Critical Race: an Alternate Reality

RPSC Campaign Chair, Art DeJong, wrote the following opinion that appeared in a local newspaper.

Critical Race: an Alternate Reality

For more than two hundred years America has been the land of opportunity for immigrants from around the world. Millions of us trace our roots to Ellis Island where our American dream began, the dream of a place where individual rights mattered more than political power.

For one hundred years now, America also has been a refuge for people fleeing the class warfare of communist countries, with their poverty and constant conflict, their firing squads and death camps.

Today America is the most racially diverse country in the world, a country where “hyphenated-Americans” are now the most successful, affluent Americans, and one where millions of “dreamers” rush for its southern border to escape the poverty and oppression in their own socialist countries. Despite all of this, many American schools teach the alternate reality now known as “the critical race theory.”

In this alternate world, America is ruled by white supremacists who will exploit the suffering masses unless they are overthrown in a race war. It is the old communist party line, substituting race warfare for the usual class warfare.
By preaching this relentlessly to generations of young Americans, universities have created a lucrative diversity industry with an insatiable demand for more racism. It is one of the fastest growing businesses in America.

• Objective A:
Extract every line of the records that contains the string "instrumentName", matching case exactly.
The opinion piece and the records are separate material.

• Stored records:

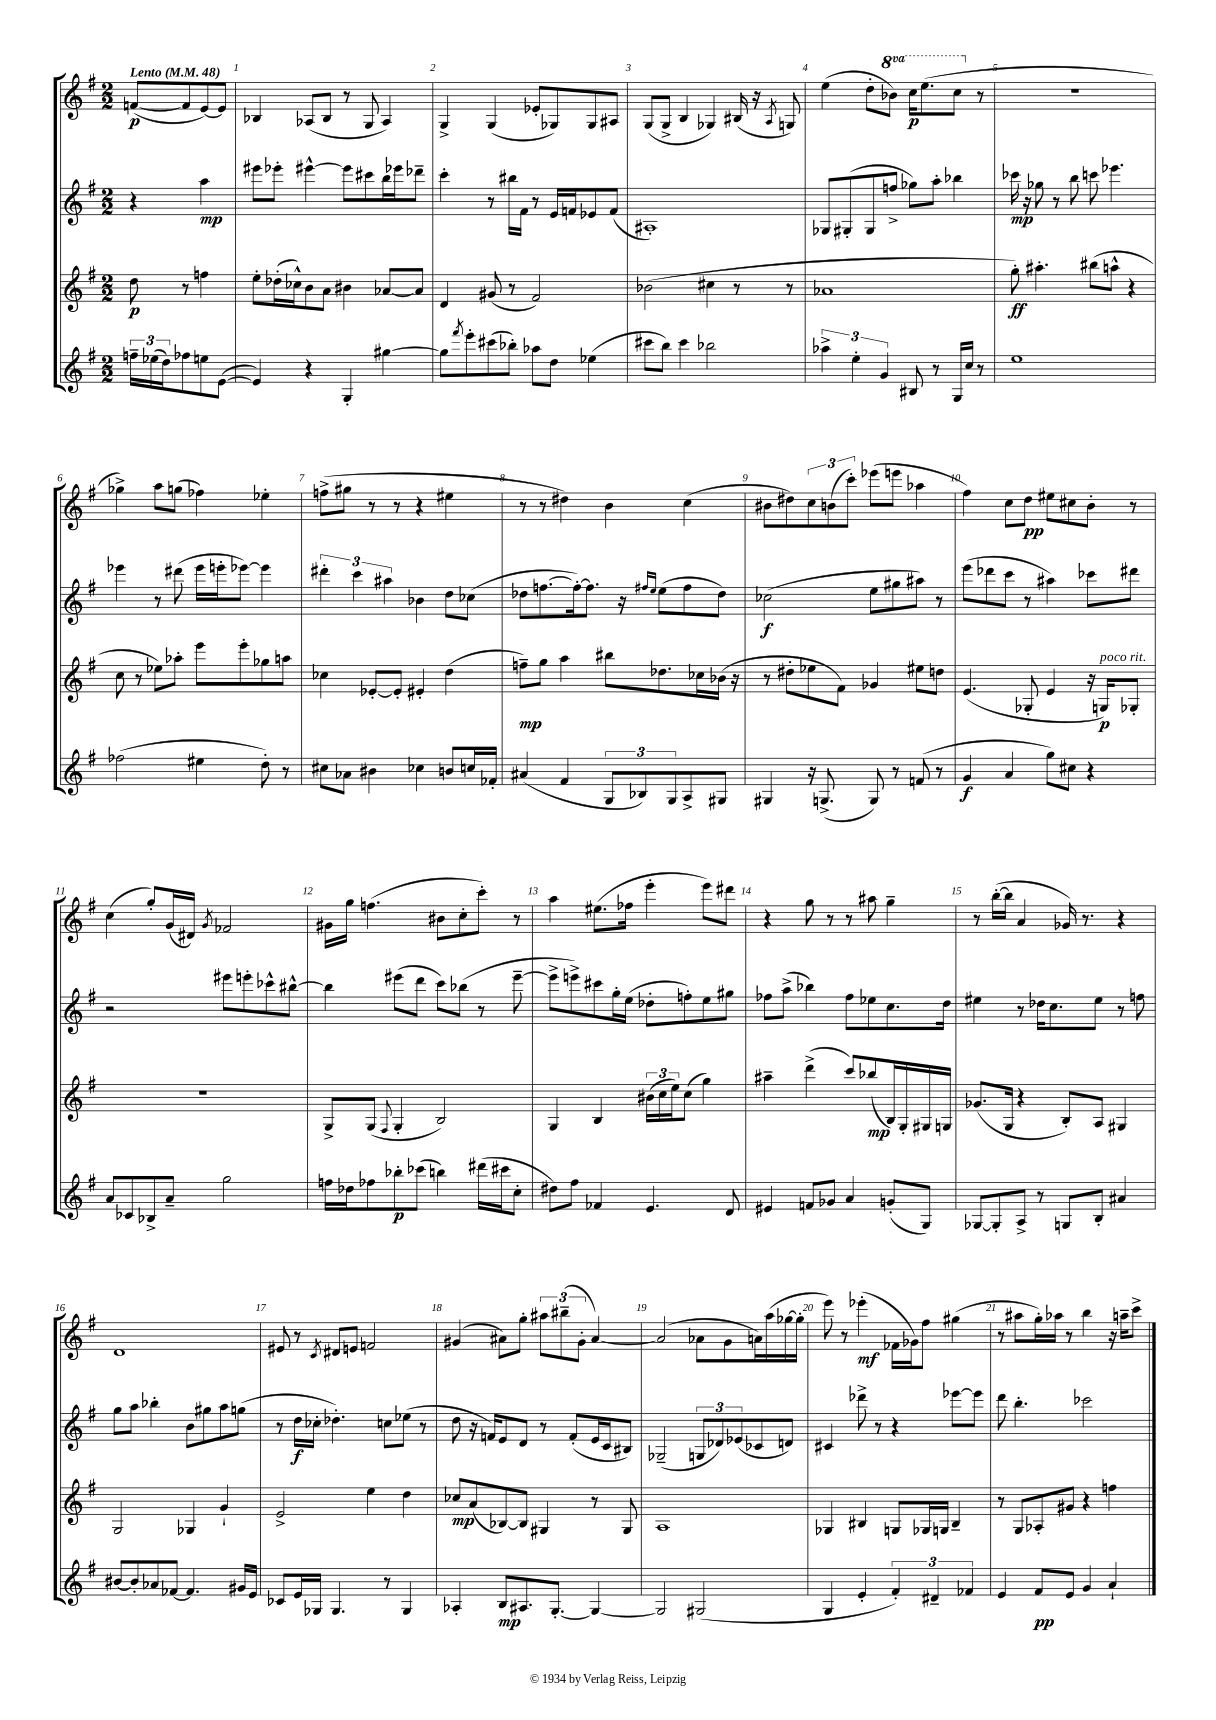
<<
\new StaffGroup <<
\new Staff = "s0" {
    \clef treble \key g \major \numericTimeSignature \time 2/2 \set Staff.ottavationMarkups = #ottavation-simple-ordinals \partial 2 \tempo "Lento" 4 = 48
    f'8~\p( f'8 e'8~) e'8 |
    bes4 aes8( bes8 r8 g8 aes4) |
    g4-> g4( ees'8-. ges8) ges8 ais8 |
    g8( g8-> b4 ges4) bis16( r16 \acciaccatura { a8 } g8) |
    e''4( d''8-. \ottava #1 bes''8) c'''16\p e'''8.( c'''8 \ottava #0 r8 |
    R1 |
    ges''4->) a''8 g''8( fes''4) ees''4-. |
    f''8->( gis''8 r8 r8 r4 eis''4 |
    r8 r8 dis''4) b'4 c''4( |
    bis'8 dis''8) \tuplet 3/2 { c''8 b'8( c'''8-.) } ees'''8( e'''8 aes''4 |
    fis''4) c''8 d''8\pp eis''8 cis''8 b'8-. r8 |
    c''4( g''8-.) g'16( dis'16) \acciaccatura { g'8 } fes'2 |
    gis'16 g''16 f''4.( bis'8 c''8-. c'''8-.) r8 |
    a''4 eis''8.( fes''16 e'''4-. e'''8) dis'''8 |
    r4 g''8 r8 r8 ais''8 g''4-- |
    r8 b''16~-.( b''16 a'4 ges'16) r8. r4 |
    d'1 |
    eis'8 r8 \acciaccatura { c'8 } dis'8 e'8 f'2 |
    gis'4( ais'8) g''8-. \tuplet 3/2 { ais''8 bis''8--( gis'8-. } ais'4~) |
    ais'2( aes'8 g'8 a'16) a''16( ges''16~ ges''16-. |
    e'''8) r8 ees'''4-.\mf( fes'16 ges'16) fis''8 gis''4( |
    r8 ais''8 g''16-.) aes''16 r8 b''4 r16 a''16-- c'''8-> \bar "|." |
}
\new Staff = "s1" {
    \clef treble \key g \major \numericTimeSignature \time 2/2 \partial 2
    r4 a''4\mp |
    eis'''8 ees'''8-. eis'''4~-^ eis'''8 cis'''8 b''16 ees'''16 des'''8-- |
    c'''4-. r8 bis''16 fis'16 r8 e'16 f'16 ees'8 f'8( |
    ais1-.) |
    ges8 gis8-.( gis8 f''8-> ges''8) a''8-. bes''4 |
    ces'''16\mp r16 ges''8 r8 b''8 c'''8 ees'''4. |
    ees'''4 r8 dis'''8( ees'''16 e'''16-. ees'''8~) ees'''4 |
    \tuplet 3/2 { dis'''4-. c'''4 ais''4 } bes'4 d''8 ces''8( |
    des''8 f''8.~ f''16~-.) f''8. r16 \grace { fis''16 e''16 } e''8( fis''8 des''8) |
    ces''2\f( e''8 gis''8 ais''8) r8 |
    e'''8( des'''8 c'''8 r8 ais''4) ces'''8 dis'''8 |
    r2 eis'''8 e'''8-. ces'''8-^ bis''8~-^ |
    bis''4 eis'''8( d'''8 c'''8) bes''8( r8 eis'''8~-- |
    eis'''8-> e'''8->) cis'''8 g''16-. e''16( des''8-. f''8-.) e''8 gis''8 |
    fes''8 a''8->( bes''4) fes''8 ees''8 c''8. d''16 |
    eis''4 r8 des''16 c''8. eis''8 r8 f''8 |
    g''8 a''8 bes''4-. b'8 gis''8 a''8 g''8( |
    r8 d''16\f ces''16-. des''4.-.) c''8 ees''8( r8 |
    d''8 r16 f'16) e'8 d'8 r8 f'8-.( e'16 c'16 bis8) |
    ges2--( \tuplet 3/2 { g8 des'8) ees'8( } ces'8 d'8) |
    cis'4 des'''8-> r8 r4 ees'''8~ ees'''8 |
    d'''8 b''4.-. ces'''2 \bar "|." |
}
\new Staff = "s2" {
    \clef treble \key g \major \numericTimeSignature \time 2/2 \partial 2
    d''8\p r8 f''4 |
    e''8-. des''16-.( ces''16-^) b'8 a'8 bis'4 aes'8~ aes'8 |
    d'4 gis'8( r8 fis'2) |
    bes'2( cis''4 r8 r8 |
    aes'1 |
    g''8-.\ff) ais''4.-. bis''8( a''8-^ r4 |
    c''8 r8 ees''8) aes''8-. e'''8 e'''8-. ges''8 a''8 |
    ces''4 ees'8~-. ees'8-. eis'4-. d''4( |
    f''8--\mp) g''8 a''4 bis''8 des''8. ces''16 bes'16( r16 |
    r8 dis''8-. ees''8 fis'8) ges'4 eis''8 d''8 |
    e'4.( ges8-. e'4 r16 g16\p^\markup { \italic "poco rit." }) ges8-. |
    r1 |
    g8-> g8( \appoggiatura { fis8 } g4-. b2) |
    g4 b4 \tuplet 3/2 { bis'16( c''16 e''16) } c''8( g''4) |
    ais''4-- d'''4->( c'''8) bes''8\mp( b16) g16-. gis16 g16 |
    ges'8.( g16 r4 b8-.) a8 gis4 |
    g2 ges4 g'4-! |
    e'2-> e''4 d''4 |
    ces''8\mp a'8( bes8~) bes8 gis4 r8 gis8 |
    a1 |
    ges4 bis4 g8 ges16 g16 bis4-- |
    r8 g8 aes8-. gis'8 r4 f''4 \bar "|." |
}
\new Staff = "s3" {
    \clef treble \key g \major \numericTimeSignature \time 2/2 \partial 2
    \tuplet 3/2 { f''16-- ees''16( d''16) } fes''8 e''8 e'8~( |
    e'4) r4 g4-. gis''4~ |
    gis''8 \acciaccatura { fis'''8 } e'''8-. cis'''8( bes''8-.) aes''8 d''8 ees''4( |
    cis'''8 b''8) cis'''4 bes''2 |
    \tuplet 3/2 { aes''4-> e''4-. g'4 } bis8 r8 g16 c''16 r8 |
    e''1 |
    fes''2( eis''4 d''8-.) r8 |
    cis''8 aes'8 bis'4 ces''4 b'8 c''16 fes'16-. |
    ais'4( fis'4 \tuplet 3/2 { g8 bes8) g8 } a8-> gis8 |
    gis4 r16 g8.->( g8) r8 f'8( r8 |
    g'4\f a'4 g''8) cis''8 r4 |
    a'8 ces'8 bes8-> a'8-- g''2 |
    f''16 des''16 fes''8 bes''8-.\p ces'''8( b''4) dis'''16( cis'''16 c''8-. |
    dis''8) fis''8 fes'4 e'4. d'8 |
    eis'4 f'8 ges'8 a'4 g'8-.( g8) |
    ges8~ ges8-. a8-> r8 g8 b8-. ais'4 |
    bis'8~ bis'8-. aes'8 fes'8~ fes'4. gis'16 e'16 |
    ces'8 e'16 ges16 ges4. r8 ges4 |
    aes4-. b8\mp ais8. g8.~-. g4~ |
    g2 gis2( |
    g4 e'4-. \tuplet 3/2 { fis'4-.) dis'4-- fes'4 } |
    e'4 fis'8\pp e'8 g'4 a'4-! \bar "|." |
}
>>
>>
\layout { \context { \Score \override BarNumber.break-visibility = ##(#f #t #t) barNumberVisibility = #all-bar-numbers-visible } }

--

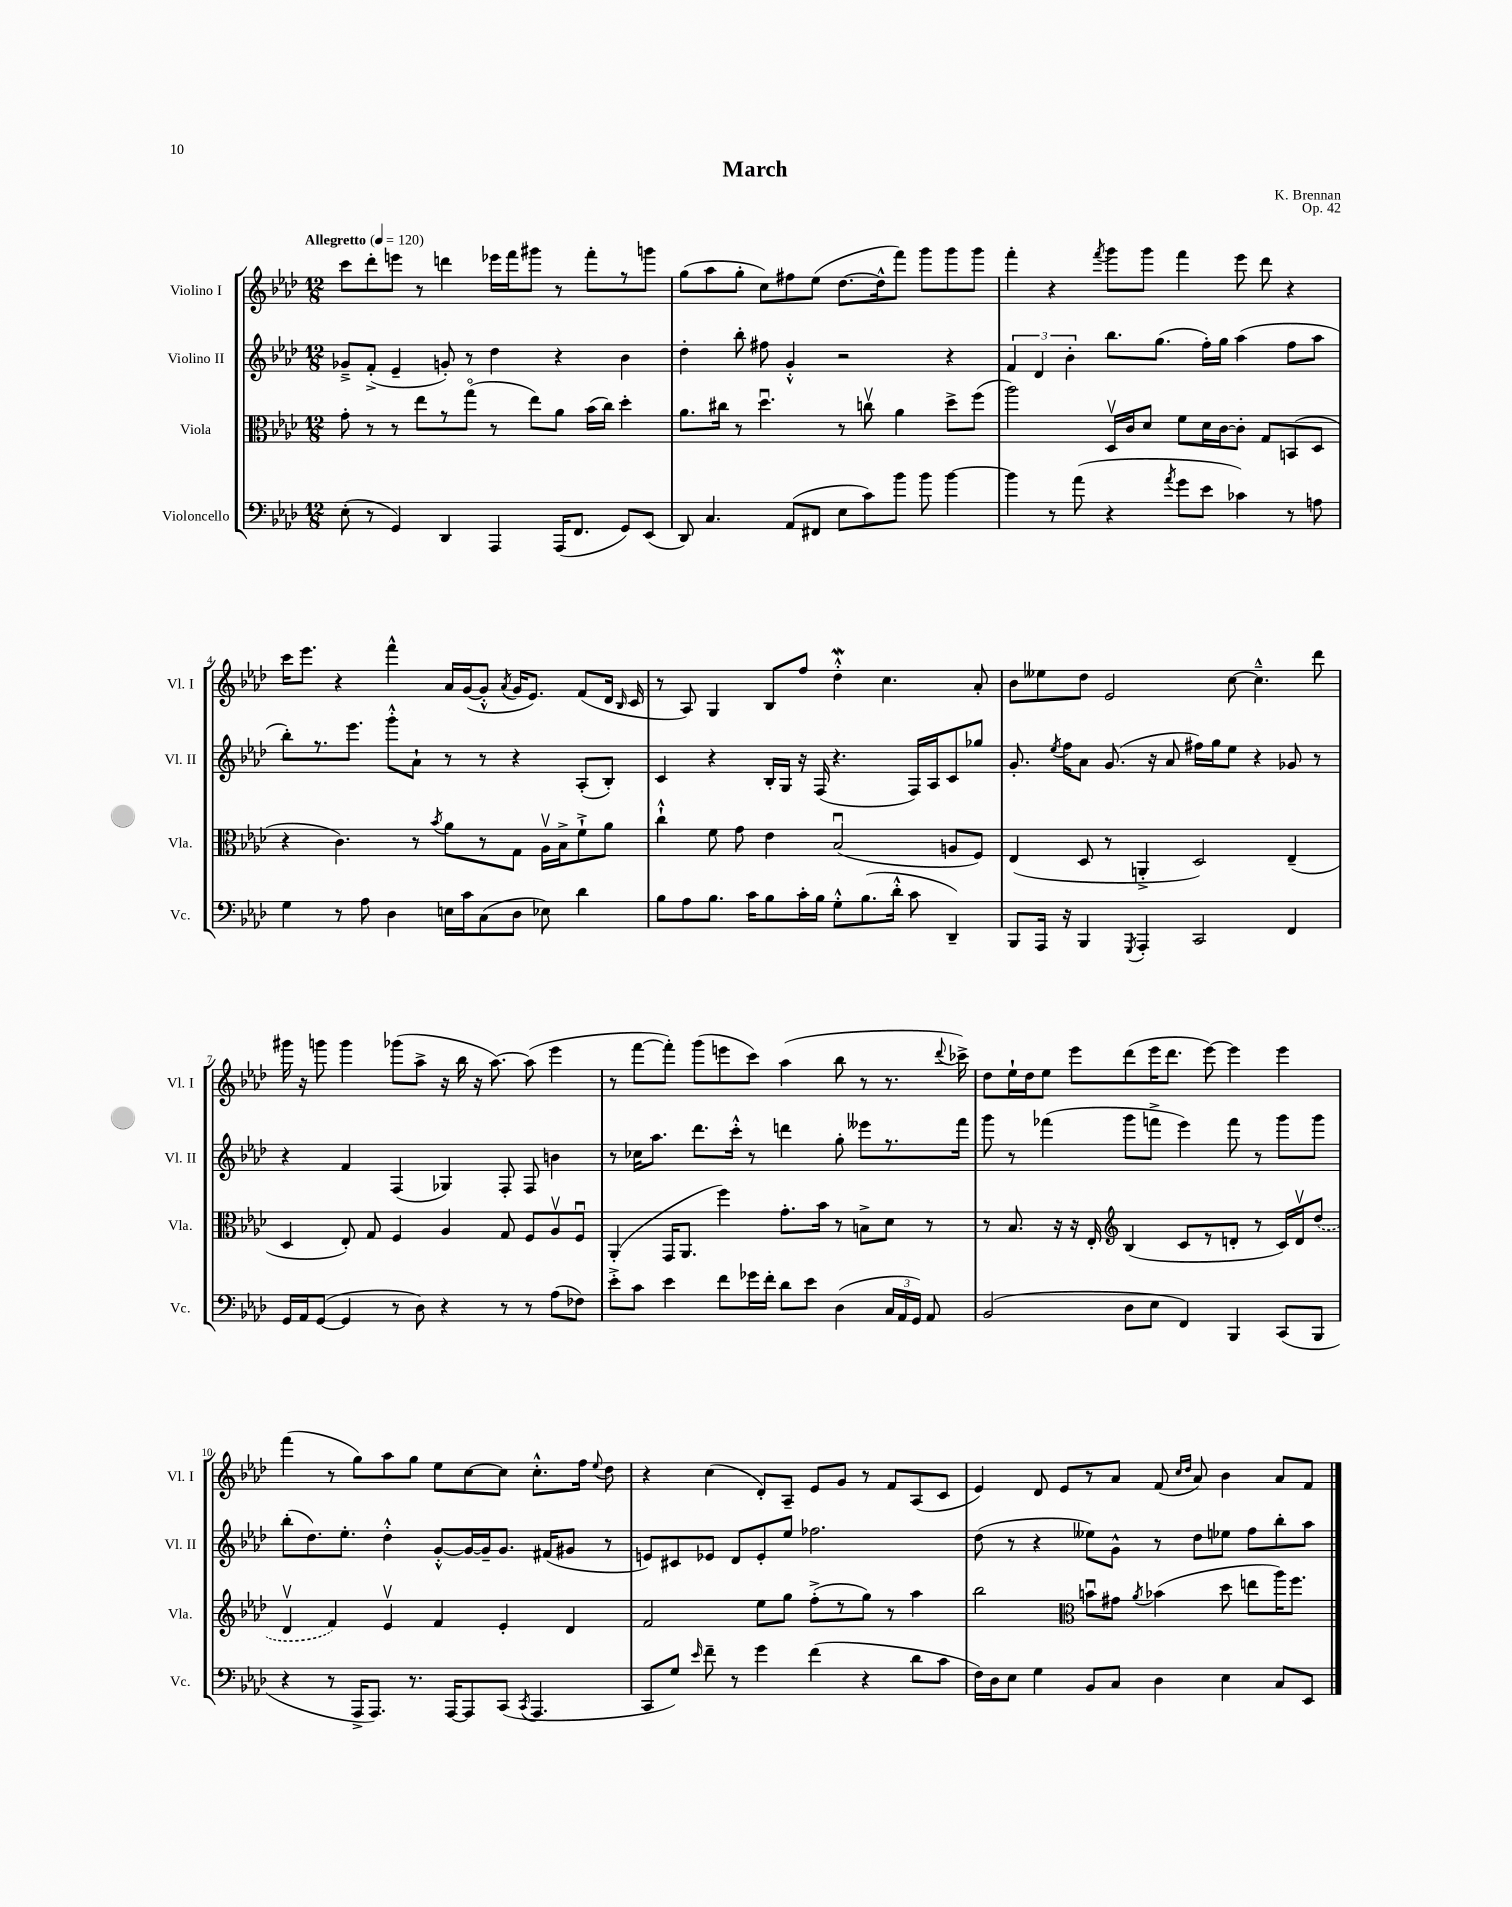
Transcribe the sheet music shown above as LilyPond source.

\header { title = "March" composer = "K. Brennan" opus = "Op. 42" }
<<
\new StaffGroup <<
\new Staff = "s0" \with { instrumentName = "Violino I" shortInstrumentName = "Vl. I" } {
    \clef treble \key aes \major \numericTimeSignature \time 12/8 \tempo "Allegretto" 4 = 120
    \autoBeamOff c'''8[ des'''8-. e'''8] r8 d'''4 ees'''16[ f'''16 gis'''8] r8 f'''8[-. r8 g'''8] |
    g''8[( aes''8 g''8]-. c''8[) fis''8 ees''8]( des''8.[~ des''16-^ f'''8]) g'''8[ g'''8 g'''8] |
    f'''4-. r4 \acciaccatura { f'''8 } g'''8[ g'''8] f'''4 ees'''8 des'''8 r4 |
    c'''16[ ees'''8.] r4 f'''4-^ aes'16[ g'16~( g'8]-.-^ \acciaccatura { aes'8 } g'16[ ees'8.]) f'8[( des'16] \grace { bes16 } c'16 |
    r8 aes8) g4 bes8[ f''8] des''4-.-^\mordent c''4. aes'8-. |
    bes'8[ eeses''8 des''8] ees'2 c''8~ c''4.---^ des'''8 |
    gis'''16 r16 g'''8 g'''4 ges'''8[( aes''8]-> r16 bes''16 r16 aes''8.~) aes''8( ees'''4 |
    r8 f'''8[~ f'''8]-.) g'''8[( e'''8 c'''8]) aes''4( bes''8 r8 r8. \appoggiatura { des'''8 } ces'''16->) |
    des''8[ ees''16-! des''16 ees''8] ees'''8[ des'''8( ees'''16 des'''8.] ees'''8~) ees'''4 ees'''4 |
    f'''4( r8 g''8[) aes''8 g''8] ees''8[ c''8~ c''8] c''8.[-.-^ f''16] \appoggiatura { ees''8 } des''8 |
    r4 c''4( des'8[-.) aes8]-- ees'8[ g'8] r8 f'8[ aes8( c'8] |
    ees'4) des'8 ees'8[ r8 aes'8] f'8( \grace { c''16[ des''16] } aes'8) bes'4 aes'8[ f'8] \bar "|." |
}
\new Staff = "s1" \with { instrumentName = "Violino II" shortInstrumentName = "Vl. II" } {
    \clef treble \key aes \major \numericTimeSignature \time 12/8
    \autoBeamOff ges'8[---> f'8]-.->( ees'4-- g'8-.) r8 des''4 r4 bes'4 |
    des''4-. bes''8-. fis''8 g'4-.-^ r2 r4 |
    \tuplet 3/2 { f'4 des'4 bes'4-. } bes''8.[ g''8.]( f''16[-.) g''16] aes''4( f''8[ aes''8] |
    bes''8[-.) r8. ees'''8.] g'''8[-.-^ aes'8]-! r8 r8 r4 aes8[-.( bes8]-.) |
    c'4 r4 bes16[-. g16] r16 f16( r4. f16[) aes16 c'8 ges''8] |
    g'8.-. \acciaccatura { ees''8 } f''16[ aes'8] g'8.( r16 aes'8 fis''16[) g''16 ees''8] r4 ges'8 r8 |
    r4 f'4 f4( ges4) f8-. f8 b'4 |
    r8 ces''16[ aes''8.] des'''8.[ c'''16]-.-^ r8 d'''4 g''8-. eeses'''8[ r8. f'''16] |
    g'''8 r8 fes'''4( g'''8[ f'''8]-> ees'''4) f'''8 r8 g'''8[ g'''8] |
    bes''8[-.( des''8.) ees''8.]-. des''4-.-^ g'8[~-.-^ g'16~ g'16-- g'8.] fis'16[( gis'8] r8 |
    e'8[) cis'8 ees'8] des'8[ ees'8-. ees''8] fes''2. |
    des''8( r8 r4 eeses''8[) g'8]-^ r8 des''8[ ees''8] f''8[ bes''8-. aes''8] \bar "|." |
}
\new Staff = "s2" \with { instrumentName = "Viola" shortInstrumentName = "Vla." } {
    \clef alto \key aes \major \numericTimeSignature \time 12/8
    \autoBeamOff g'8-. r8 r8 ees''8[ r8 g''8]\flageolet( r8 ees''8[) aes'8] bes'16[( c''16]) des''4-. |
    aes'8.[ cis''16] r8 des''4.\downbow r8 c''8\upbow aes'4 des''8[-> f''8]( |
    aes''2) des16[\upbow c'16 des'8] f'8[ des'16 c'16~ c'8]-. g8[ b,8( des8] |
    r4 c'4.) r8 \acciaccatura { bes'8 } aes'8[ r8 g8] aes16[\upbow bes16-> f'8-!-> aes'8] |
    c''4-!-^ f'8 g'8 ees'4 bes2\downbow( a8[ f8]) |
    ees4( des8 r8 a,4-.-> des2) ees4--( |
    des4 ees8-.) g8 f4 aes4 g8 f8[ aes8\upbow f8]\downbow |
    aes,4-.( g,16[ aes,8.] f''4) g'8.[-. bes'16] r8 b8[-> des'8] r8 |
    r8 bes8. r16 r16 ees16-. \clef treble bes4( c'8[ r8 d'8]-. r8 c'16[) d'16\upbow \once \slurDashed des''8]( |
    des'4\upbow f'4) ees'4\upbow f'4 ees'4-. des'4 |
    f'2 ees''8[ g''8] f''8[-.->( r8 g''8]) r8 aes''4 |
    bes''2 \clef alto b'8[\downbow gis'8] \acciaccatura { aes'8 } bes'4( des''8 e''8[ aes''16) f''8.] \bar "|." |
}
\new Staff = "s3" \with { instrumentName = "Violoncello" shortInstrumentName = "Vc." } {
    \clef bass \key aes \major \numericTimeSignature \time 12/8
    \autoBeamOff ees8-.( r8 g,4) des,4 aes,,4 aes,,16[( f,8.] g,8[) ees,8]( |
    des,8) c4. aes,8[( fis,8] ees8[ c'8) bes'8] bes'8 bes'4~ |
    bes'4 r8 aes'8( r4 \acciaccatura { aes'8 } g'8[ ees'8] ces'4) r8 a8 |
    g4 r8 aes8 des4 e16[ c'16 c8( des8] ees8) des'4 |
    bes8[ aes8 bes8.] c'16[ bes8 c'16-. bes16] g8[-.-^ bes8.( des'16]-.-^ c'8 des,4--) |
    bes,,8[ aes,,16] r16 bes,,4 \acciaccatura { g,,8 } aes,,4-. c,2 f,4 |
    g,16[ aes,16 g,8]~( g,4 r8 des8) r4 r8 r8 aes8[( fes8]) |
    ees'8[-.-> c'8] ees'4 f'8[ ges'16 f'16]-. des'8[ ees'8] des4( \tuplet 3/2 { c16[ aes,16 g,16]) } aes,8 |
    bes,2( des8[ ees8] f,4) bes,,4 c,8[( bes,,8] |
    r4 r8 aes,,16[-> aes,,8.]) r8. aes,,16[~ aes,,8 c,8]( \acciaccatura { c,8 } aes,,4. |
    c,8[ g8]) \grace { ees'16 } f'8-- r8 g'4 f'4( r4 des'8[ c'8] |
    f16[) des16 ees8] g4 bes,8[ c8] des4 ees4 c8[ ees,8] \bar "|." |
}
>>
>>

• Objective B:
Who wrote the opinion piece, and what position does the author hold?

• Exercise solution A:
\new Staff = "s0" \with { instrumentName = "Violino I" shortInstrumentName = "Vl. I" } {
\new Staff = "s1" \with { instrumentName = "Violino II" shortInstrumentName = "Vl. II" } {
\new Staff = "s2" \with { instrumentName = "Viola" shortInstrumentName = "Vla." } {
\new Staff = "s3" \with { instrumentName = "Violoncello" shortInstrumentName = "Vc." } {

• Exercise solution B:
Art DeJong, the RPSC Campaign Chair.